• ABOUT THIS EXERCISE: Rewrite the entries below, replacing each "lens line" with "camera line" and leaving all other wording unchanged. Leave the pictures out of your version.

• RECORDED DATA:

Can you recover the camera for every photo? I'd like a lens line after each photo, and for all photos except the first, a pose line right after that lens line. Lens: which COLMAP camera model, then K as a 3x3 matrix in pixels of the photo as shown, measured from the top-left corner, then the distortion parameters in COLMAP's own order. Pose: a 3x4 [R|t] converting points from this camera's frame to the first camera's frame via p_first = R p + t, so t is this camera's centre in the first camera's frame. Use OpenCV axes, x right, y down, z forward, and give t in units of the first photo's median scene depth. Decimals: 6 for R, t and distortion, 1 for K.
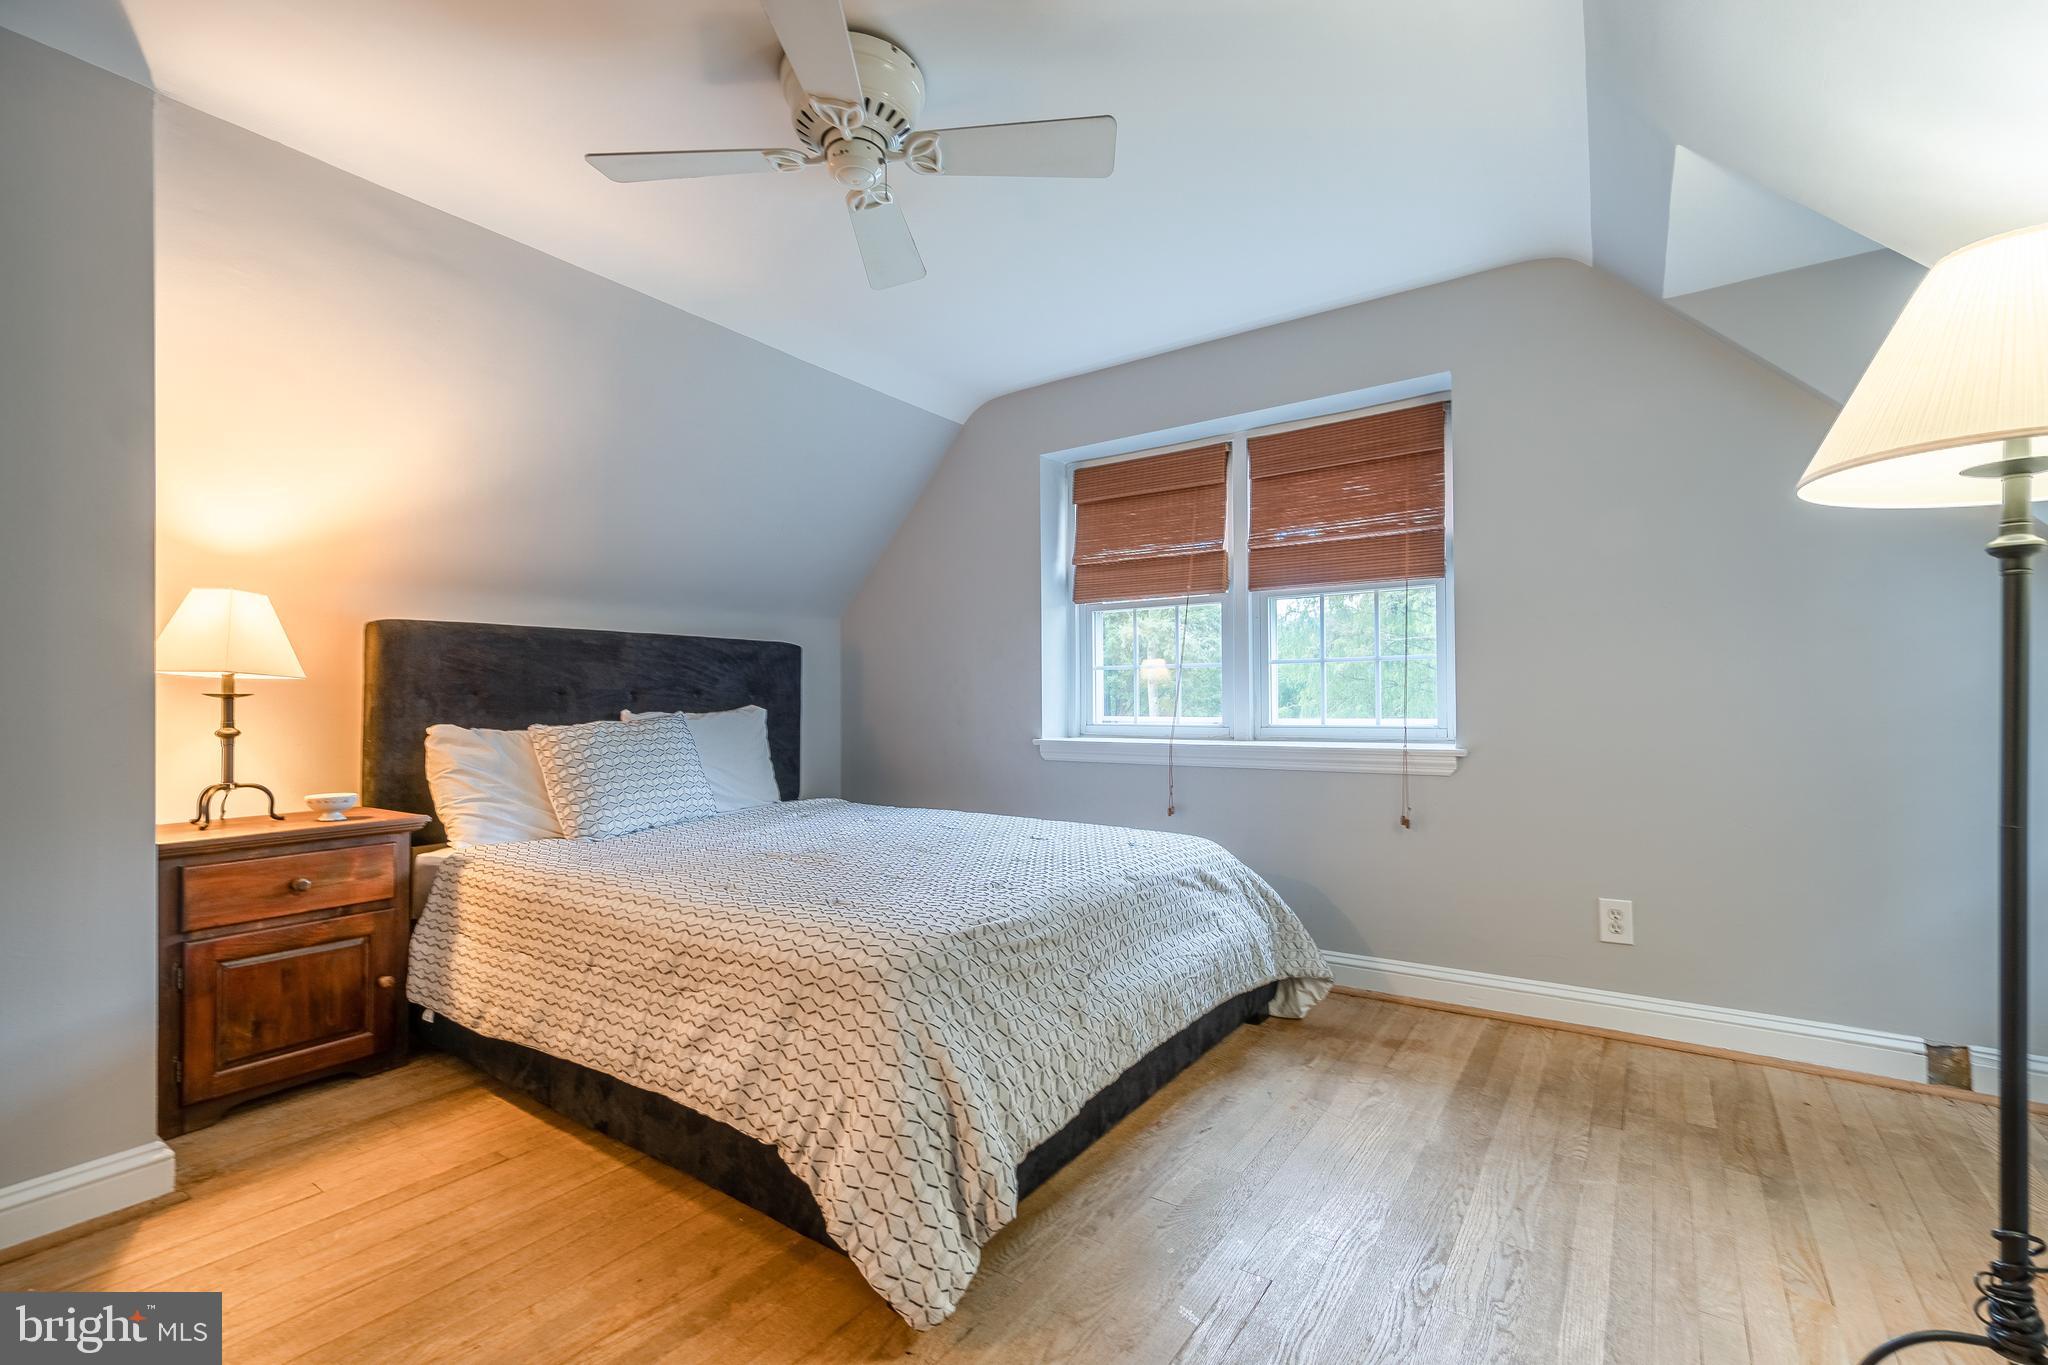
lens RADIAL K [[891.4, 0, 1027.8], [0, 891.4, 692.3], [0, 0, 1]] dist [0.000427, 0.000492]
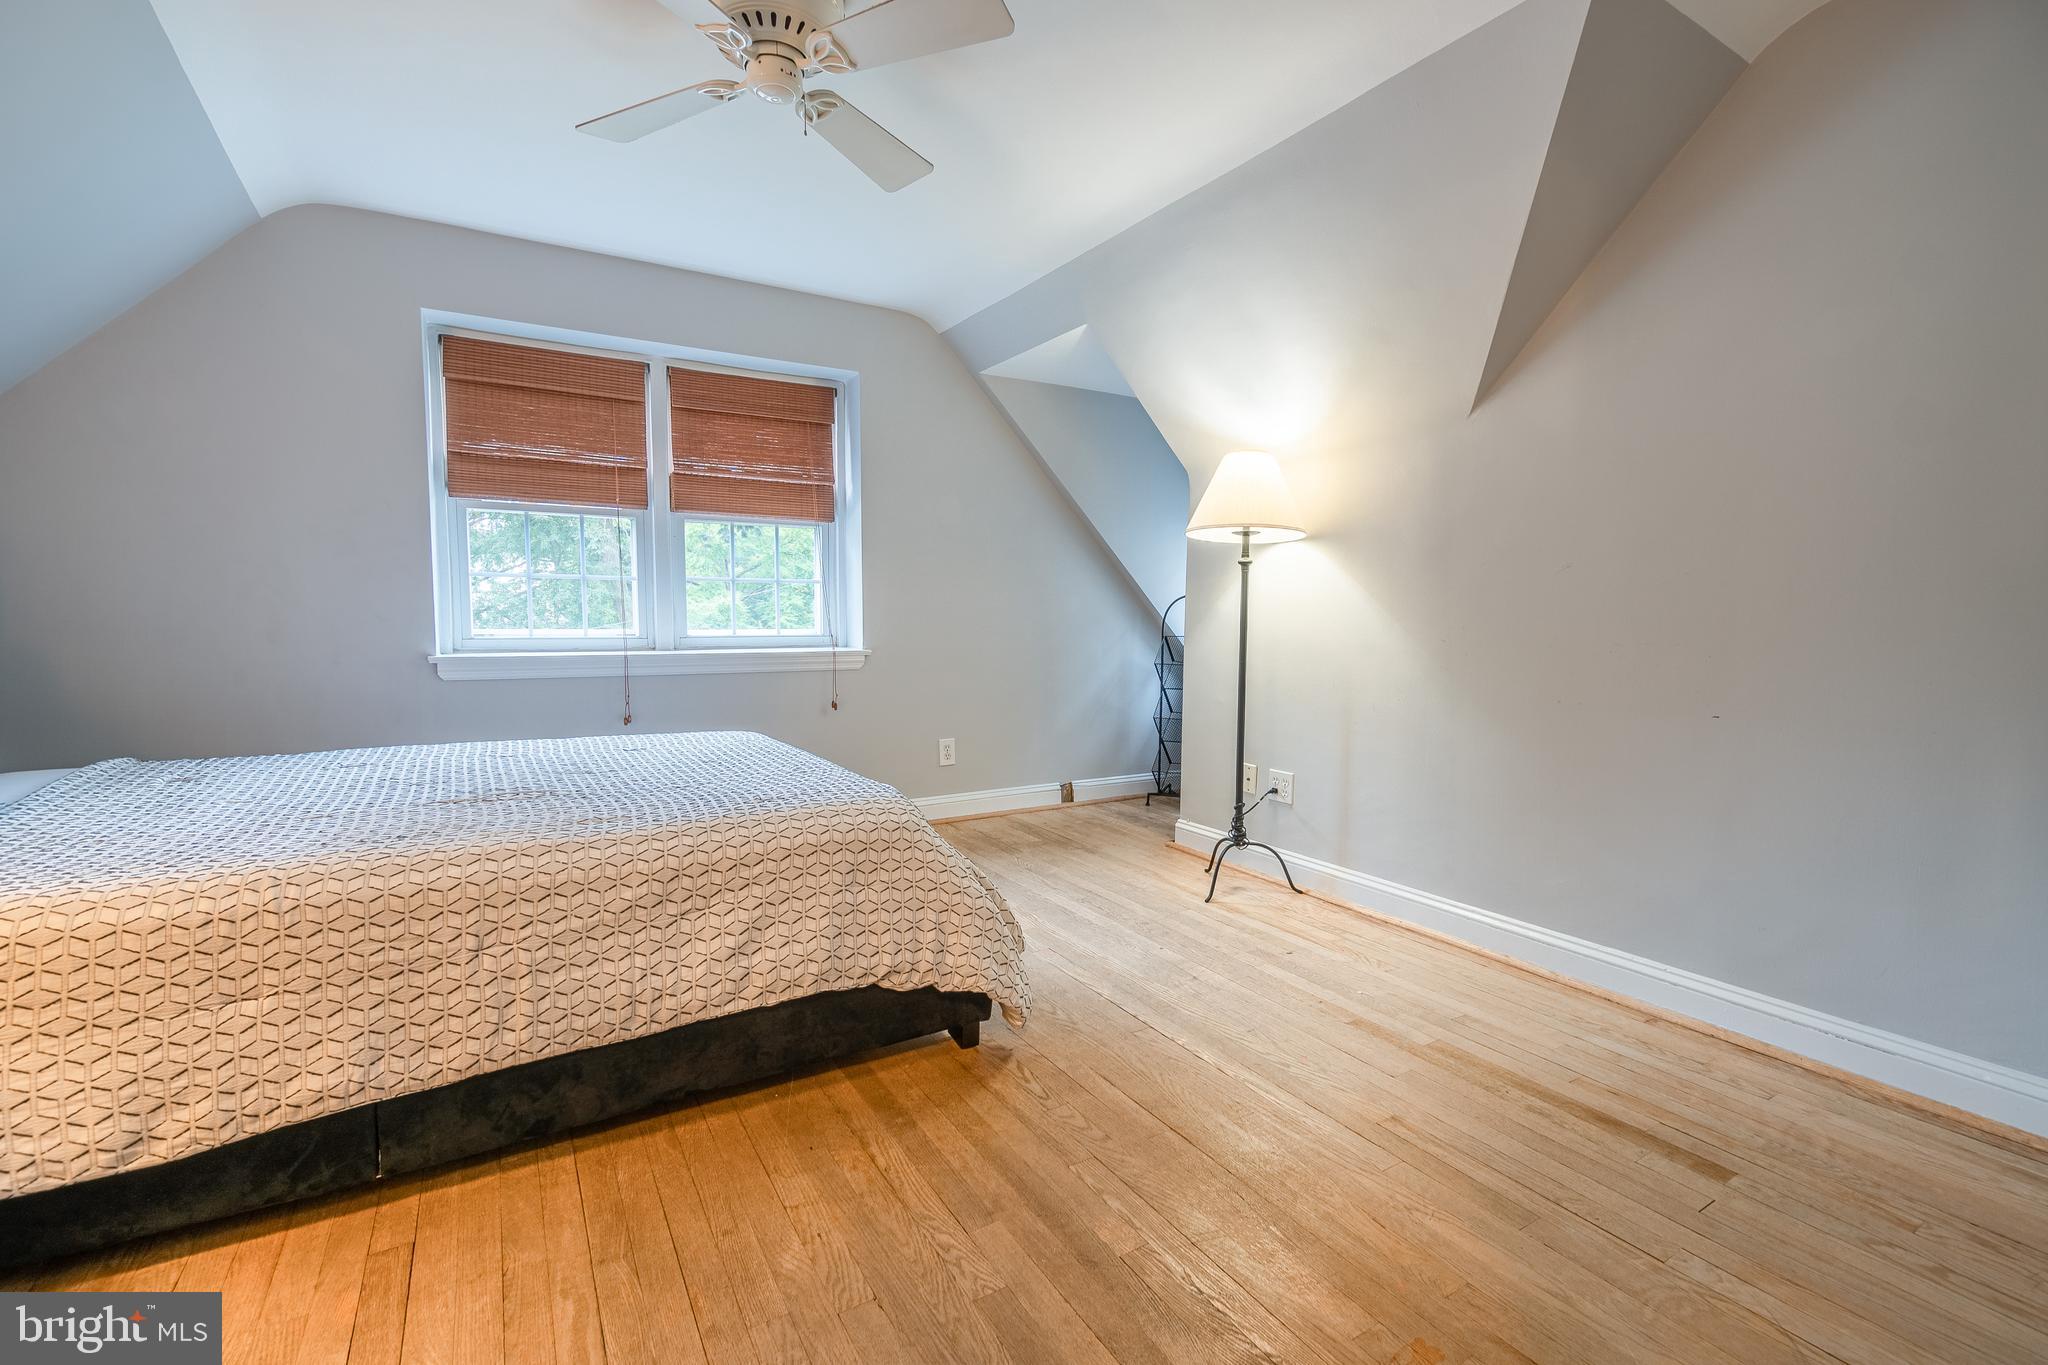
lens RADIAL K [[891.4, 0, 1029.3], [0, 891.4, 686.8], [0, 0, 1]] dist [0.000427, 0.000492]
pose [[0.405276, -0.061998, 0.912090, -0.682836], [-0.016280, 0.997050, 0.075007, 0.011881], [-0.914049, -0.045247, 0.403071, 0.189564]]
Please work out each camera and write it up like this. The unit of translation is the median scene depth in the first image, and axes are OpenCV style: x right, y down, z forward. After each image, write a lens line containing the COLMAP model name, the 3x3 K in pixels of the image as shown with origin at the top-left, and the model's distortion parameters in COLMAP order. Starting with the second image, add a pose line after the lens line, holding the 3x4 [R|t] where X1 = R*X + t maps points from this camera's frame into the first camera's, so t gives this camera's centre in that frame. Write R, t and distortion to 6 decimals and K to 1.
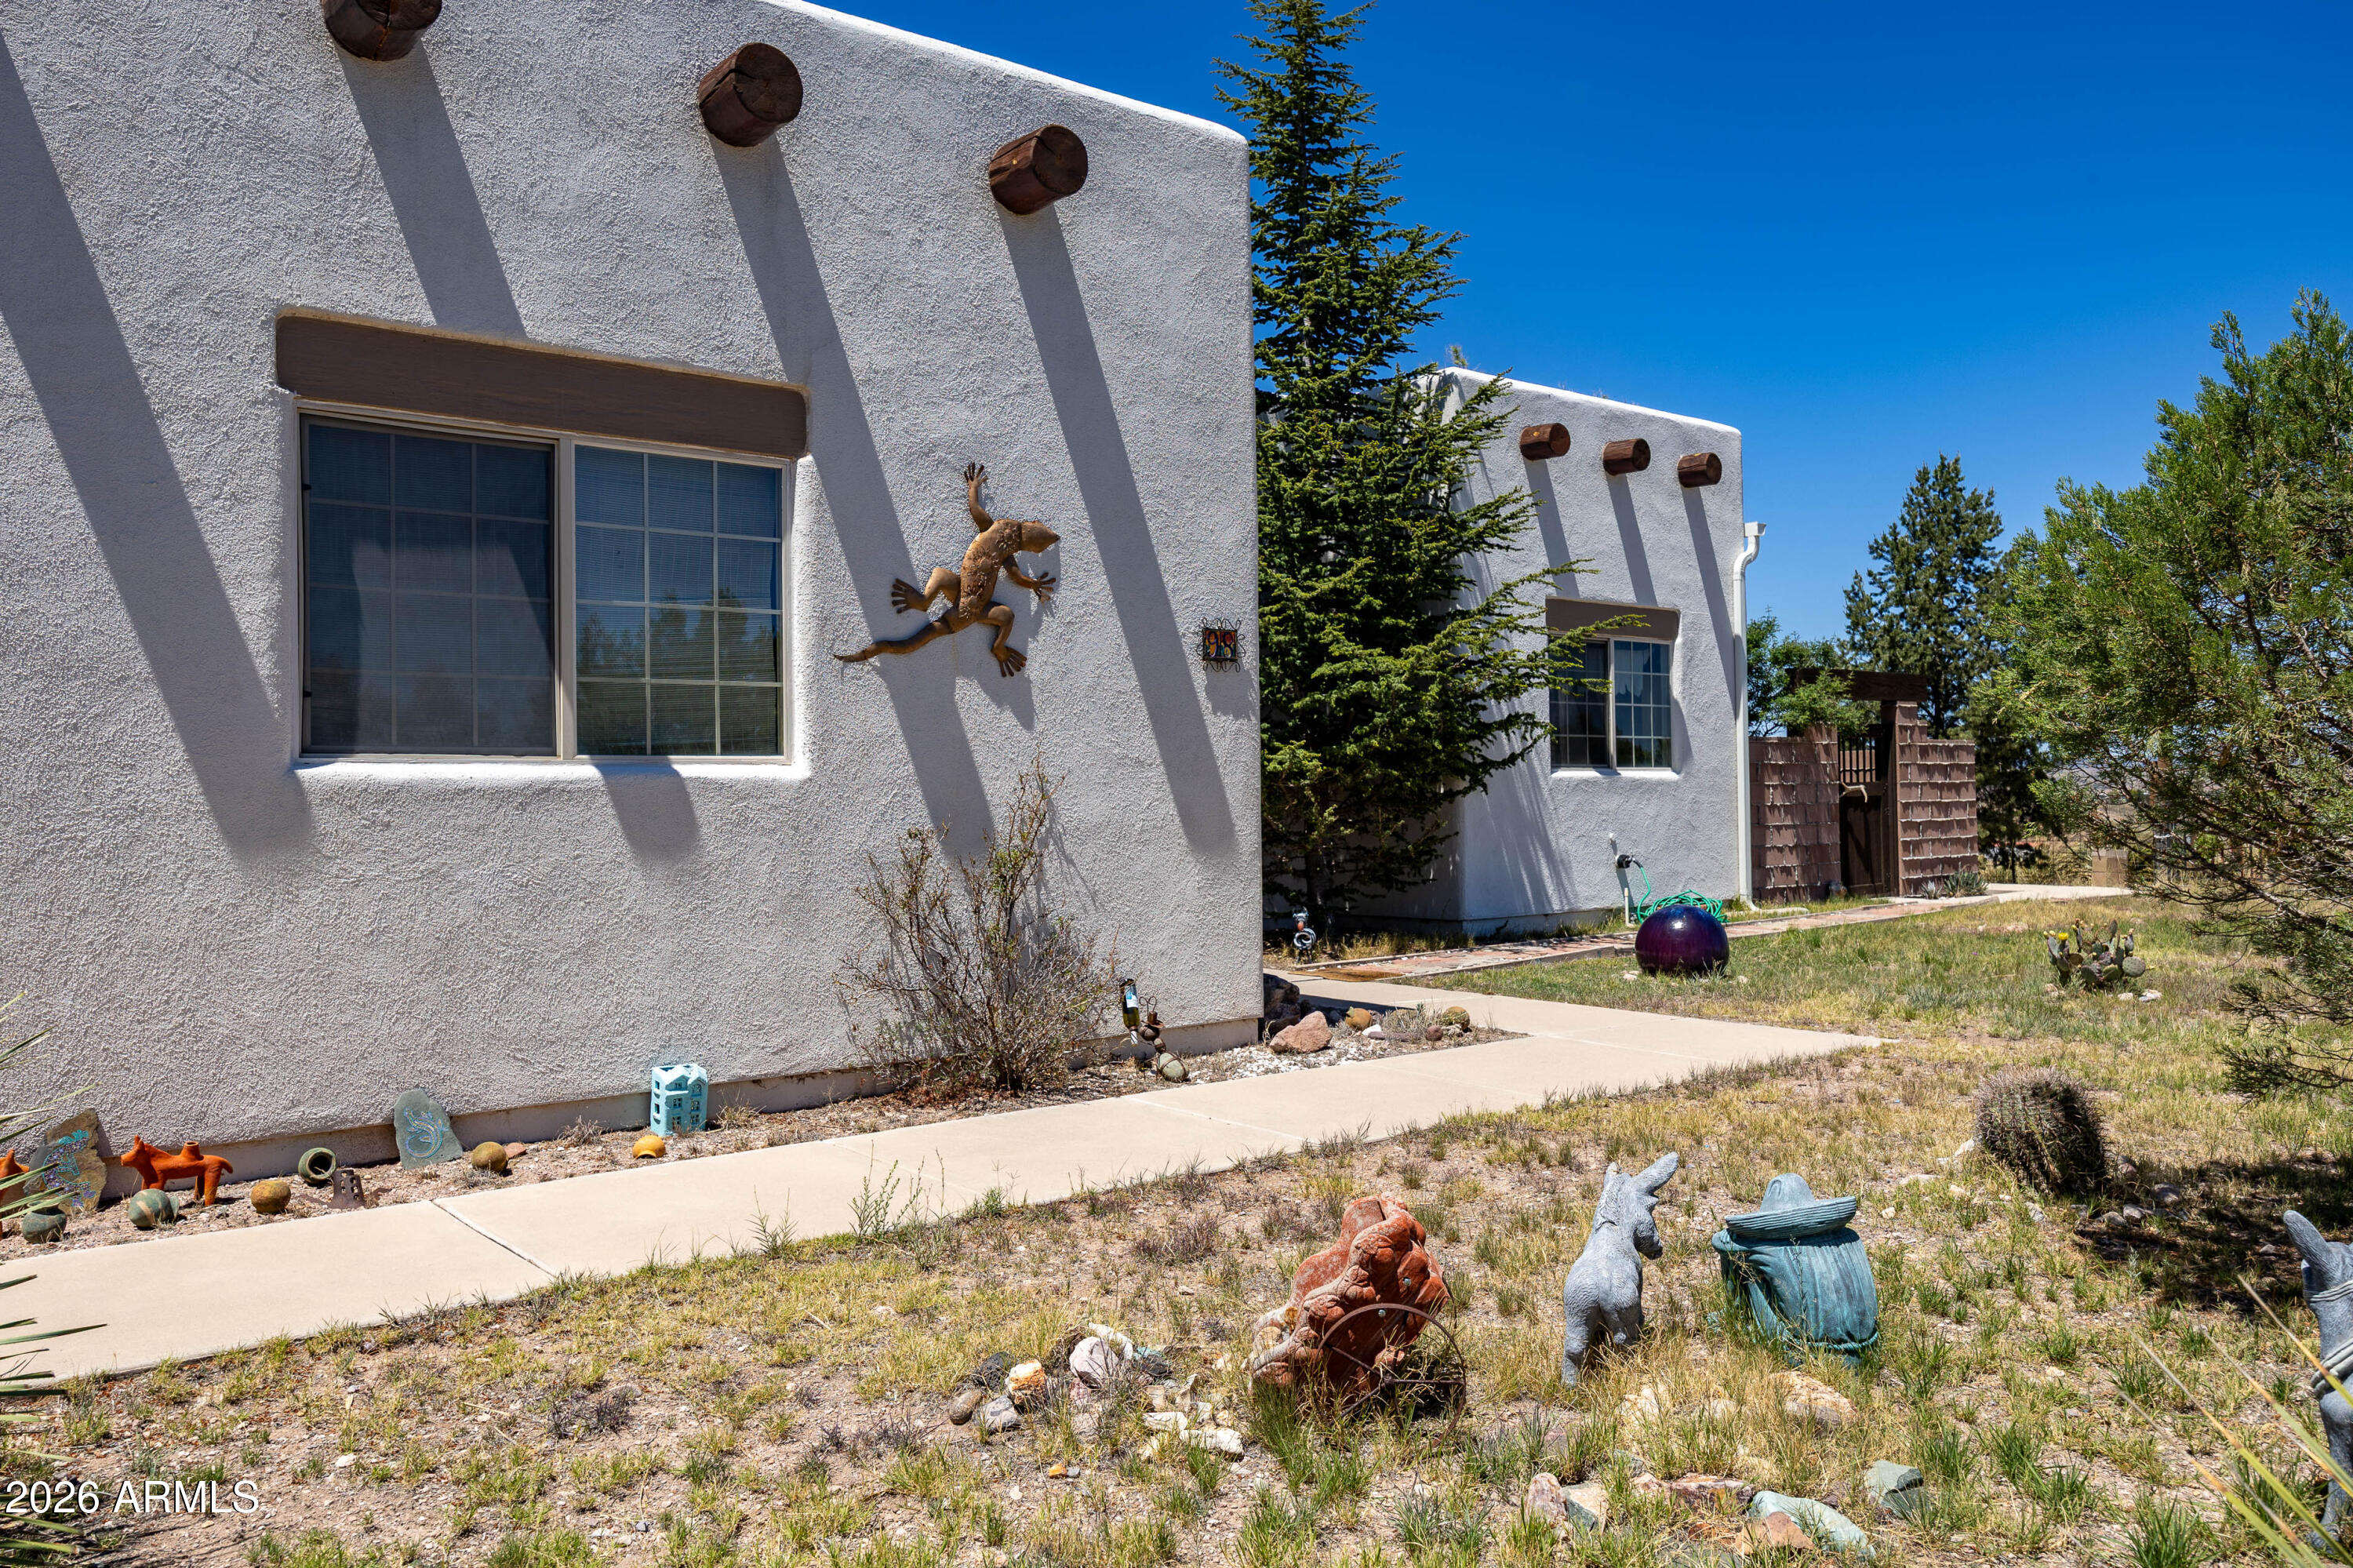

• EXERCISE SOLUTION:
Can you recover the camera for every photo? I'd like a camera line after each photo, and for all photos except the first, a pose line right after that camera line. Lens: which COLMAP camera model, then K as a 3x3 matrix in pixels of the photo as shown, measured from the top-left corner, then the distortion parameters in COLMAP's own order. Pose: a 3x4 [R|t] converting points from this camera's frame to the first camera's frame via p_first = R p + t, so t is this camera's centre in the first camera's frame. Use OpenCV axes, x right, y down, z forward, and give t in units of the first photo's median scene depth. Decimals: 6 for R, t and distortion, 1 for K.
lens RADIAL K [[891.4, 0, 1027.8], [0, 891.4, 692.3], [0, 0, 1]] dist [0.000427, 0.000492]
lens RADIAL K [[891.4, 0, 1029.3], [0, 891.4, 686.8], [0, 0, 1]] dist [0.000427, 0.000492]
pose [[0.405276, -0.061998, 0.912090, -0.682836], [-0.016280, 0.997050, 0.075007, 0.011881], [-0.914049, -0.045247, 0.403071, 0.189564]]
Please work out each camera and write it up like this. The unit of translation is the median scene depth in the first image, and axes are OpenCV style: x right, y down, z forward. After each image, write a camera line containing the COLMAP model name, the 3x3 K in pixels of the image as shown with origin at the top-left, and the model's distortion parameters in COLMAP order. Starting with the second image, add a pose line after the camera line, holding the 3x4 [R|t] where X1 = R*X + t maps points from this camera's frame into the first camera's, so t gives this camera's centre in that frame. Write R, t and distortion to 6 decimals and K to 1.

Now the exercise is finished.